Although the intensity variation (% of total area) of TRF peaks is not always linked with the quantitative variation of bacterial communities, the especially large intensity differences could be used to reflect population changes. The fact that some peak areas increased by 10% of the total area (Fig. 3) after exposure to hydrogen gas suggests that those TRF peak increases are very likely the results of hydrogen-induced bacterial population changes, responsible for hydrogen metabolism in soil, because these variations were repeatable and related to the hydrogen treatment and hydrogen uptake rate increase of soil samples. The hydrogen-oxidizing bacterial populations must have been small before they were exposed to hydrogen gas. During the hydrogen treatment, they were activated and consumed hydrogen to support their growth (Dong and Layzell 2001), which increased the hydrogen uptake rates of the soil samples.

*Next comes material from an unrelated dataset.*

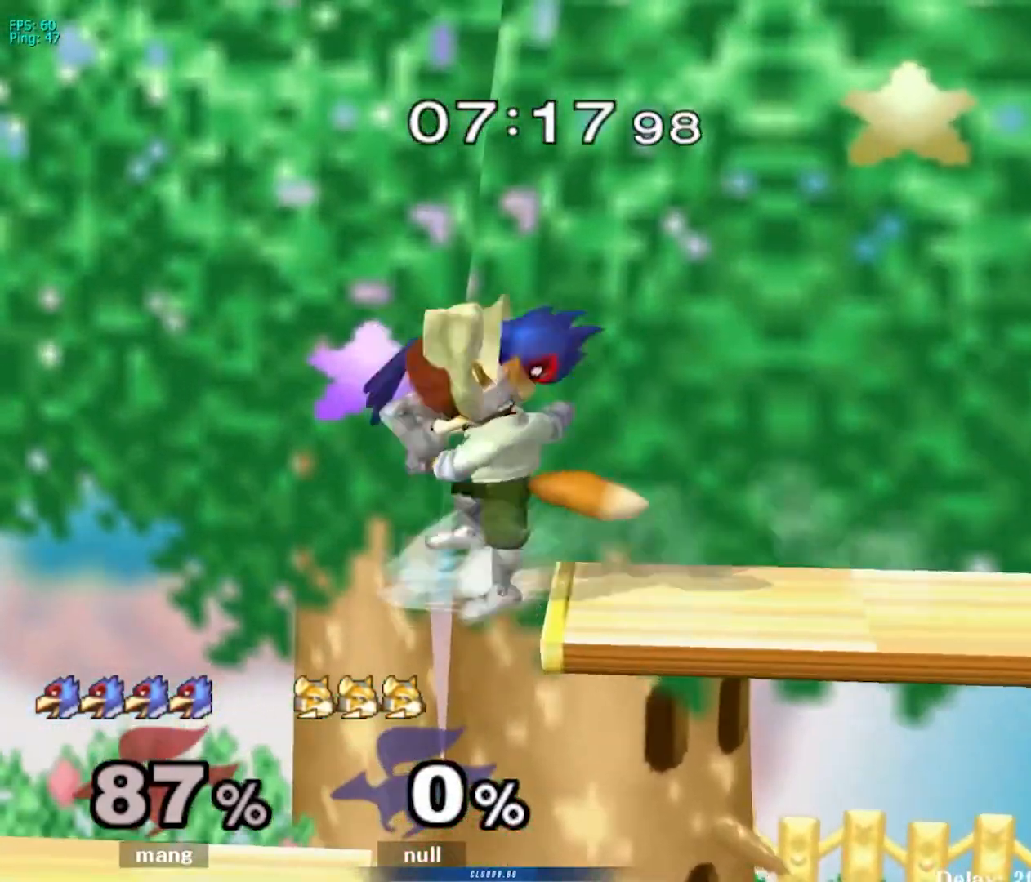
{"buttons": [], "left_stick": "right", "right_stick": "center", "events": [[17, "Y", "up"], [317, "left_stick", "center"], [450, "left_stick", "right"]]}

Nocardia was suggested to be responsible for the main hydrogen uptake in hydrogen-treated soils by McLearn and Dong (2002). Five strains of Pseudonocardia isolated from hydrogen-treated soils by Osborne are known to utilize hydrogen and promote plant growth (personal communication 2006). However, the PAT (phylogenetic assignment tool) analysis showed that the major increased peaks induced by hydrogen are dominated by the Gammaproteobacteria and Firmicutes groups, while the dominant bacteria in the significantly decreased peaks appear to be the Actinobacteria and Alphaproteobacteria. This supports the observation that Gammaproteobacteria are stimulated by hydrogen treatment (Stein et al. 2005).

Although the PAT analysis extended the utility of T-RFLP as a community fingerprinting method for comparisons of bacterial community composition between treatments, this method is complicated for capillary electrophoresis, in particular by the fact that observed and expected T-RF sizes often differ (Kaplan and Kitts 2003), making definitive prediction problematic. Since hydrogen-induced T-RFs have been identified, it is possible to use large clone libraries to identify bacteria that are representative of the significantly changed T-RFs in a total community profile. This approach could also be used to discover some other previously unknown and unpublished species that are also involved in the hydrogen-induced variation of bacterial community structures.